High-churn access tier (lots of laptop comings/goings): 30s
Stable data center fabric: 120s
Bandwidth-constrained WAN: 300s

The compactor’s SNMP_POLL_INTERVAL_SECONDS=120 default means rows stay “live” for at least 2× the poll interval, so a missed poll doesn’t immediately age a MAC out.

Trying it against the mock agent

The test suite ships an in-process SNMPv2c mock agent (tests/fixtures/mock_snmp_agent.py) — a real pysnmp CommandResponder serving a static MIB tree. Useful for development without a real switch:

import asyncio
from tests.fixtures.mock_snmp_agent import MockSnmpAgent, build_canonical_walk

async def main():
    walk = build_canonical_walk(
        fdb=[(10, "00:1a:a1:11:22:33", 1, 3)],  # (vlan, mac, port, status)
        bridge_to_ifindex={1: 1001},
        ifname={1001: "Gi0/1"},
    )
    async with MockSnmpAgent(oid_values=walk) as agent:
        # The agent is listening on (agent.host, agent.port).
        # Point the SnmpCollector at it.
        ...

asyncio.run(main())

The mock validates the full wire round trip — pysnmp GETBULK over UDP → varBind decode → parser → envelope — without needing a real device or external simulator.

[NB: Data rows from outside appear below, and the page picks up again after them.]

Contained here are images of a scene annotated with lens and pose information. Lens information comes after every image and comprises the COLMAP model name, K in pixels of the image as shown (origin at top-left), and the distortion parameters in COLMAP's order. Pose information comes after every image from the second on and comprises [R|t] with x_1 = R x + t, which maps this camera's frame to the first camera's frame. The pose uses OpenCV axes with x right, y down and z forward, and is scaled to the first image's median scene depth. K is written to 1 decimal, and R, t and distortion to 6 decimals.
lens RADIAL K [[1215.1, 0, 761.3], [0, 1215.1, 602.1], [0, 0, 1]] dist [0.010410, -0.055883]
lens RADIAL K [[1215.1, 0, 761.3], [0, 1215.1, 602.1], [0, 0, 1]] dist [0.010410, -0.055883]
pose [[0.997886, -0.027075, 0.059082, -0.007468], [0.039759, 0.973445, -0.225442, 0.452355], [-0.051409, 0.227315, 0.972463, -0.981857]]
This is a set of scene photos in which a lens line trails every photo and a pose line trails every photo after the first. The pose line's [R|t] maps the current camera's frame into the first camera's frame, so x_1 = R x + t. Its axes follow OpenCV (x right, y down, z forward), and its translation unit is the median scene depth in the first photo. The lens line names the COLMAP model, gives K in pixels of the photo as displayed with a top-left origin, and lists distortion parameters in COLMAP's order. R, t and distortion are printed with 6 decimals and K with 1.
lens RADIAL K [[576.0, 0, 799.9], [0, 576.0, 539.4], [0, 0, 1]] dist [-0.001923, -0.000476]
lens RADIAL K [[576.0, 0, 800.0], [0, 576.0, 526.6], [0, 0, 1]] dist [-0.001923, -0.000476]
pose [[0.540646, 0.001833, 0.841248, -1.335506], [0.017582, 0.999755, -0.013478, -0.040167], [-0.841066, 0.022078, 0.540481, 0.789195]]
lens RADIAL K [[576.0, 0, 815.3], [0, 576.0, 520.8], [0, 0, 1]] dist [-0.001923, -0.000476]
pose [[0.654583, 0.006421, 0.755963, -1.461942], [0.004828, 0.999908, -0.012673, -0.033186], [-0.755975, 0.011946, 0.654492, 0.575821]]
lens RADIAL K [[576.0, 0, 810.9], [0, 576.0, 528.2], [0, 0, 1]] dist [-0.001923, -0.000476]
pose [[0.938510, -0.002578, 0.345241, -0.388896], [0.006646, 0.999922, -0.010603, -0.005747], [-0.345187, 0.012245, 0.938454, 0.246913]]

What SNMP can’t do (vs gNMI)

Capability	gNMI	SNMP
Streaming updates	✅ subscribed paths push instantly	❌ poll-based, latency = poll interval
Per-event device timestamp	✅ nanosecond `timestamp` per notification	❌ snapshot only — collector wall-clock
Forwarding-state diffs	✅ explicit add/delete	❌ snapshot diff; loses transients
Vendor support	⚠️ Cisco IOS-XR, Arista, Juniper, Nokia	✅ Universal

The reconciler’s source-priority order (gnmi > snmp > netconf > ssh) means SNMP observations are kept but get downgraded when gNMI is also running for the same MAC. The disagreement view surfaces cases where SNMP and gNMI disagree about a port — usually that means gNMI saw a move SNMP hasn’t polled yet.